Young and old Kurds gathered under one roof to celebrate the New Year, something that was until recently banned in their home country of Kurdistan.
“Newroz stands for new day, democracy and freedom,” said an eight-year-old Kurdish girl to the crowd in Kurdish, English and French.
The happy occasion started off with a one-minute silence to prisoners and martyrs fallen while fighting for their rights in Turkey.
“We wish freedom for all Kurdish prisoners,” said the young girl in her colorful Kurdish dress. “We can’t wait till the Kurdish leader, Abdullah Ocalan is free.”
Most of the people in the hall were from Kurdish towns and villages of south-eastern Turkey, or what is known as North Kurdistan (Bakur).
Soon after wishing everyone a happy New Year through the sound system, men and women lined up to dance under a ceiling adorned with pictures of Ocalan, the Kurdistan flag and that of his Kurdistan Workers Party (PKK).
They danced to Hozan Dino, a Kurdish singer who had traveled from Europe to make the evening more festive with his music.
Sinan told Rudaw that the 600 people who gathered on that cold day didn’t represent the true number of Kurds in Quebec.
“We might be 3,500 Kurds in Montreal, which is not much. We don’t know exactly how many of us are here,” he said.
“When we fill in government papers and have to fill-in the nationality box, Kurdish is not listed. We have to check other nationalities, Turkish, Iranian, Syrian or Iraqi,’’ he lamented.

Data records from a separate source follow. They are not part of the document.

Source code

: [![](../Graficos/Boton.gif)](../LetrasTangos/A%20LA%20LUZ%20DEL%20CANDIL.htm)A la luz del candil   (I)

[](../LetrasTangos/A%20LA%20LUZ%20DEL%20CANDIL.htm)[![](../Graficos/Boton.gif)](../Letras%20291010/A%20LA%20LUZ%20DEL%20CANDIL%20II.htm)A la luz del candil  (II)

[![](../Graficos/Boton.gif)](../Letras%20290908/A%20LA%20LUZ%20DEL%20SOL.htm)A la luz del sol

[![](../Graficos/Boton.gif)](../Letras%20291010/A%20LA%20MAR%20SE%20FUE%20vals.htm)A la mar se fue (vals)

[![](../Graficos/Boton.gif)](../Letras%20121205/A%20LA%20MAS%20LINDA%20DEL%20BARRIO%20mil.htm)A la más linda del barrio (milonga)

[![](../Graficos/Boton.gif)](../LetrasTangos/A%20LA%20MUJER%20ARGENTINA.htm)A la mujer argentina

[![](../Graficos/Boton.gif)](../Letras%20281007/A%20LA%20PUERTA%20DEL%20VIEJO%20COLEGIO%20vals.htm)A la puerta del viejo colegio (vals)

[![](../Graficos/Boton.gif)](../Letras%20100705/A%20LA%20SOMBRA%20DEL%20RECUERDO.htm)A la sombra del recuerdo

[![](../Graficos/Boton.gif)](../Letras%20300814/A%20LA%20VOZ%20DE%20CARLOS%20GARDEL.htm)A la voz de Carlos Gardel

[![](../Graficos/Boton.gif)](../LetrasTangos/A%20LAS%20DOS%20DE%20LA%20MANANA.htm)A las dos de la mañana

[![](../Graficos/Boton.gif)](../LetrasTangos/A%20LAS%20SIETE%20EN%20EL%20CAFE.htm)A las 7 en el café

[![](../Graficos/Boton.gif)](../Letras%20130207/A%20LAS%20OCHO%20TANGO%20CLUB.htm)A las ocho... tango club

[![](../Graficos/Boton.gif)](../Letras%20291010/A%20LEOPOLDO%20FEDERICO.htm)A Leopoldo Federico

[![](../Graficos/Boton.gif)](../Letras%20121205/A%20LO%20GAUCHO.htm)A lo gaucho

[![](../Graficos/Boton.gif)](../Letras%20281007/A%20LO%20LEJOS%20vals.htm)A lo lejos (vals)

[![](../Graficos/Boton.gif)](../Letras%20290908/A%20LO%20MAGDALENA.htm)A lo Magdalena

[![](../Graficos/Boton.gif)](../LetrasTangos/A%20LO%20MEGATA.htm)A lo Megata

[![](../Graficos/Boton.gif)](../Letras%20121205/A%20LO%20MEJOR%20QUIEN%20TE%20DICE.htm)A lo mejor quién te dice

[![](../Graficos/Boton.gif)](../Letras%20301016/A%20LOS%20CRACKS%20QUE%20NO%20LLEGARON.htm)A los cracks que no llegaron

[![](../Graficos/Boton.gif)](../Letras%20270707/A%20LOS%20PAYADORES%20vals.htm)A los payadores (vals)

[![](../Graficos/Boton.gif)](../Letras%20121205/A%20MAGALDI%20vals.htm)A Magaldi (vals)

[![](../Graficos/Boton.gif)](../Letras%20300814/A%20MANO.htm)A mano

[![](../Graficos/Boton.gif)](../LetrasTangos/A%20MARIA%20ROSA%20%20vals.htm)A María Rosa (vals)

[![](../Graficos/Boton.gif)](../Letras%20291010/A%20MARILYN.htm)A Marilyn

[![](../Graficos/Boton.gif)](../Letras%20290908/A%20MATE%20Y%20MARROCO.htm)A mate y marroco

Hussein Solak, one of the organizers of the evening, said that he celebrated his first Newroz in Canada 23 years ago, shortly after he arrived from Turkey.
He said that he and many other Kurds had come to Canada to escape “repression and the denial of their rights” in Turkey.
As a leading member of the Kurdish community, Solak said that every year they invite local politicians and dignitaries to Newroz parties to introduce them to the Kurdish people and culture.
This year, representatives of the Armenian Church attended the celebrations for the first time.